The major struggle over, The Columbian went out of its way to prove it planned "to act with decorum towards our contemporaries." Down in Portland Dryer pulled out all of the editorial stops in his war against the Democrats, while in Olympia his other paper remained wonderfully neutral through all its owner's political gyrations. To be sure, The Columbian did complain about the poor mail service and had more than passing comments about need for a wagon road across the Cascades to Walla Walla, but if Dryer blasted away at Lane, The Columbian simply ignored him entirely.
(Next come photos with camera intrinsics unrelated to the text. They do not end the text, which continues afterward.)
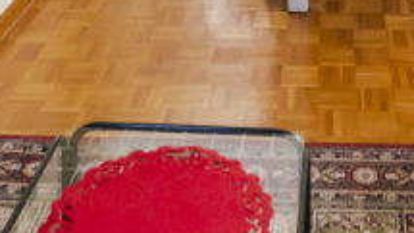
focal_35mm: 71
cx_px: 302
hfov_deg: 29.4
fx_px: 780
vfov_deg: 12.2
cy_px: -381
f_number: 4
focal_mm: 7
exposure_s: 1/200
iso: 400
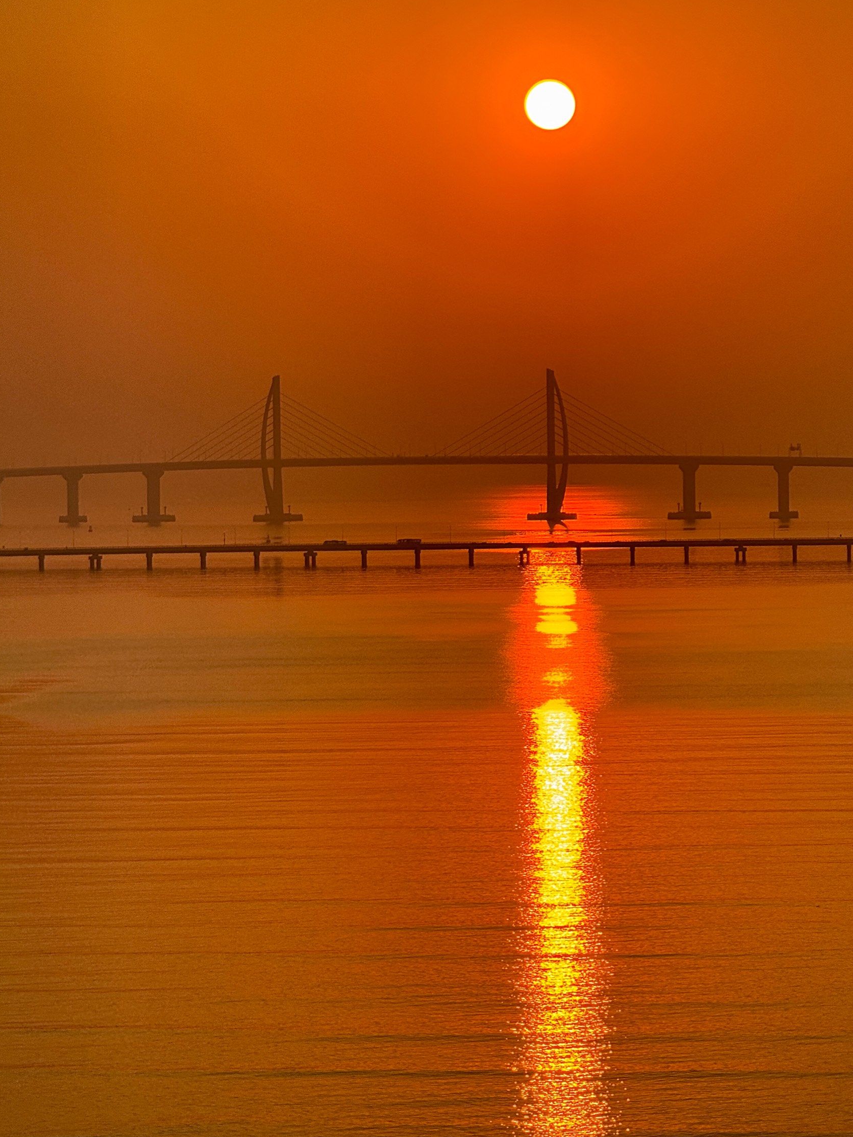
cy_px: 548
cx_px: 497
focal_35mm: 146
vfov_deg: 13.5
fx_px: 4797
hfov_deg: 10.2
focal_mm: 15.66
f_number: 2.8
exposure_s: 1/1033
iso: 50
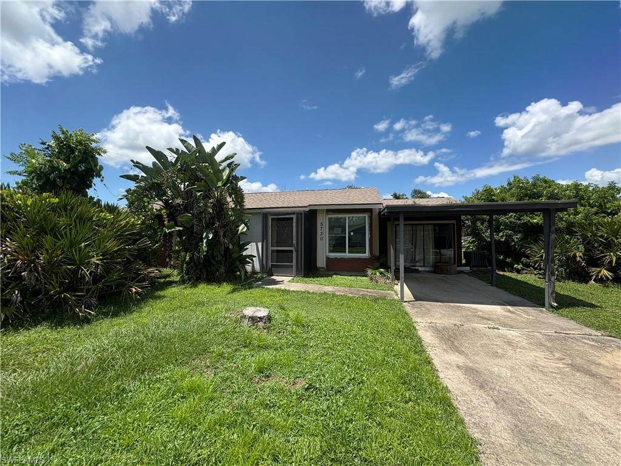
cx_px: 310
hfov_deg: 102.1
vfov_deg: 85.7
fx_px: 251
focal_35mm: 14
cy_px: 233
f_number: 2.2
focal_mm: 2.22
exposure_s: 1/1477
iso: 50
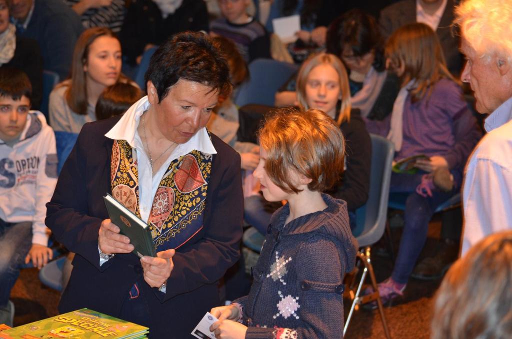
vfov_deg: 11.4
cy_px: 170
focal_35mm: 120
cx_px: 256
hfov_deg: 17.1
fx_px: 1704
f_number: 4.5
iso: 800
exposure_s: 1/60
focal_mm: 80
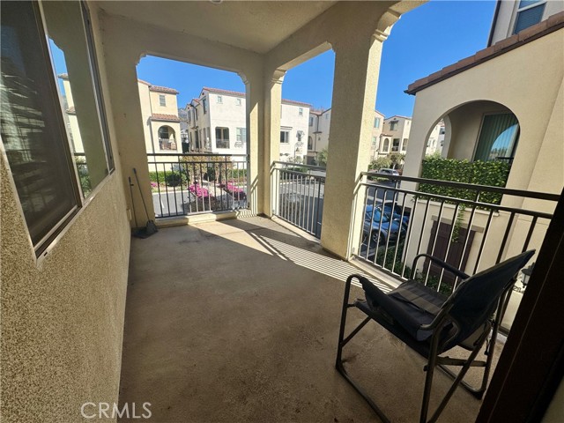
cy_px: 212
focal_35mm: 14
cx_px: 282
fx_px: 228
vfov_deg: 85.7
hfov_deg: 102.1
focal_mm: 2.22
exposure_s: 1/1536
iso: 50
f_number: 2.2
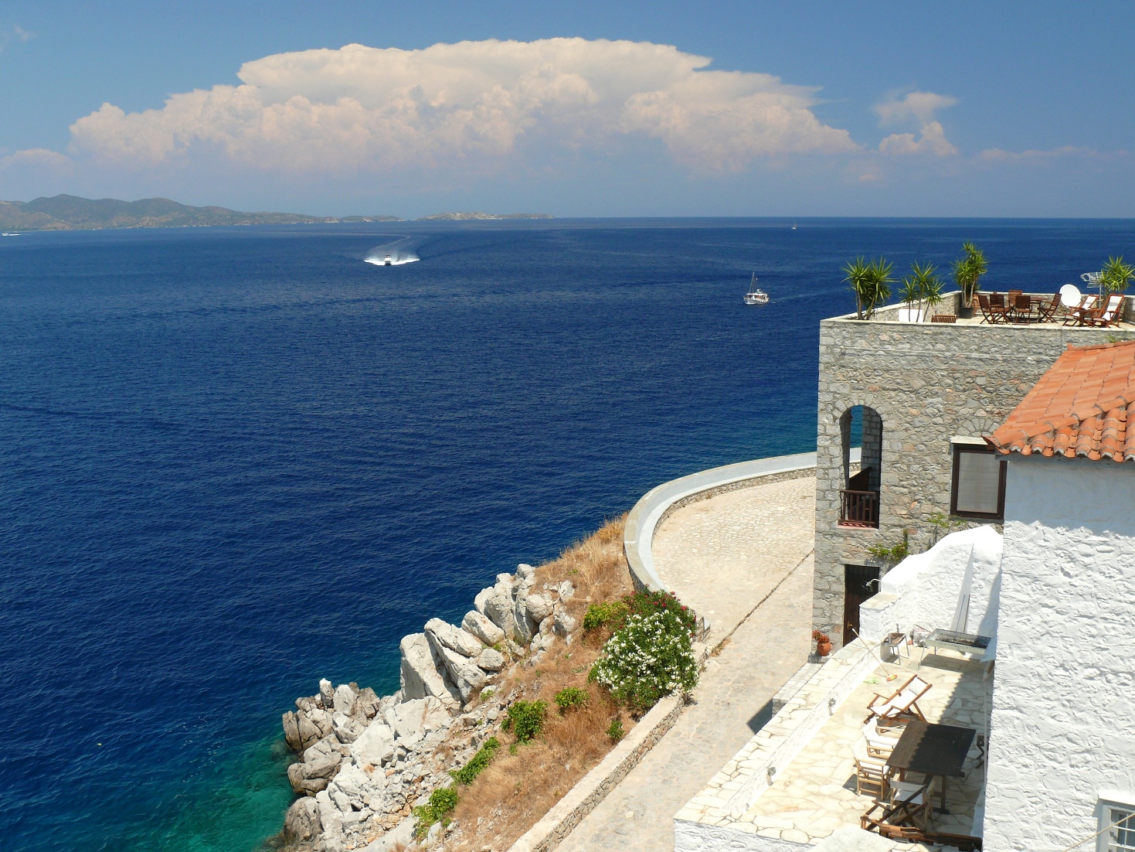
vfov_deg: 40.7
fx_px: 1148
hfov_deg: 52.6
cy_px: 426
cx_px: 568
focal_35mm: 35
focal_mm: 7.4
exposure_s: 1/250
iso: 100
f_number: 5.6
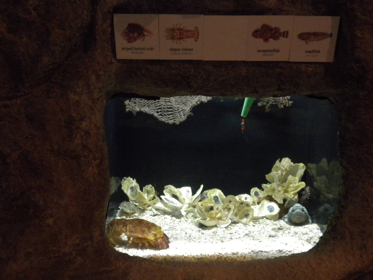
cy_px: 140
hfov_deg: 50.1
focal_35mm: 37
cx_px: 186
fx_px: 399
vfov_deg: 38.7
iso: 400
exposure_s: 1/13.3
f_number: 3.5
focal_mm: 6.6
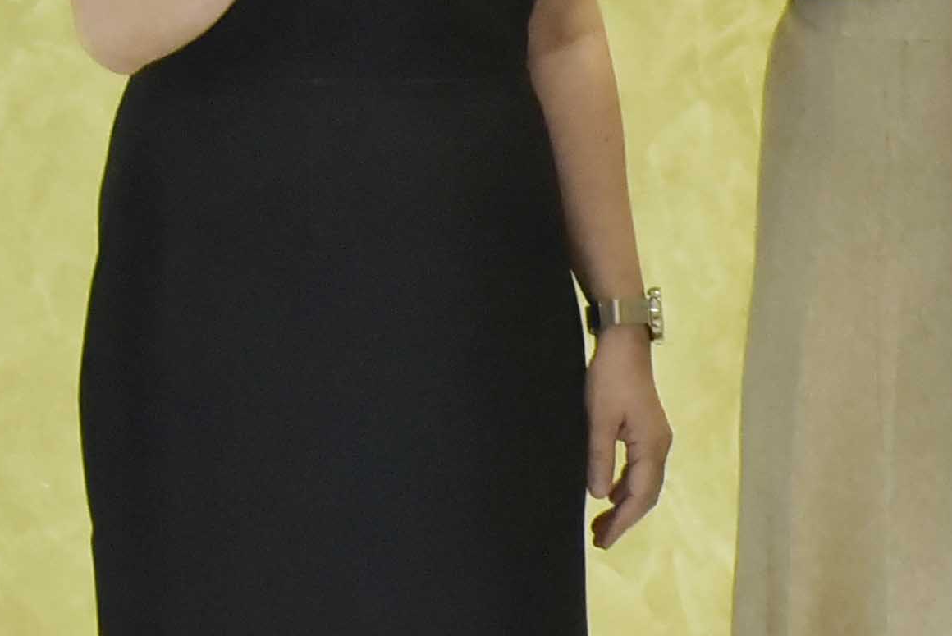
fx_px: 5213
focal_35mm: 197
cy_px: -93
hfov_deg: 9.4
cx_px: 2236
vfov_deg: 6.9
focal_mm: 38
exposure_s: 1/160
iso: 4000
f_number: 6.3
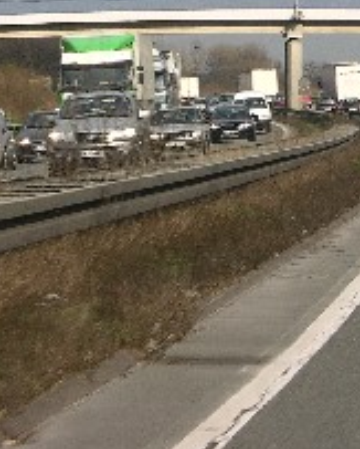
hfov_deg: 5.5
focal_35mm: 282
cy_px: -31
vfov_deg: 6.8
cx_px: 324
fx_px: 3747
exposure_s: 1/140
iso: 50
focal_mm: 25.4
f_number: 5.8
A professed Democrat, Wiley restrained himself up to the middle of March, 1853, when he left the editor's chair for a partnership in the law firm of G. N. McConaha. Remarkably adept at saying what the occasion demanded, Wiley observed in the last editorial he wrote in the Olympia newspaper that he had "not sought to trail the columns of The Columbian in the slime of party warfare" and repeated again the paper's unquestioned neutrality. Some months later he returned, this time as owner, and ignoring earlier statements proclaimed "the end of whig influence and interest" in the


  1. The Columbian, April 10, 1853. Lane's bill was based on the memorial sent Congress from the Cowlitz Convention of August 29, 1851. The Columbian agitated for a similar convention at Monticello on November 25, 1852, but results of this meeting reached Lane too late to be of any help.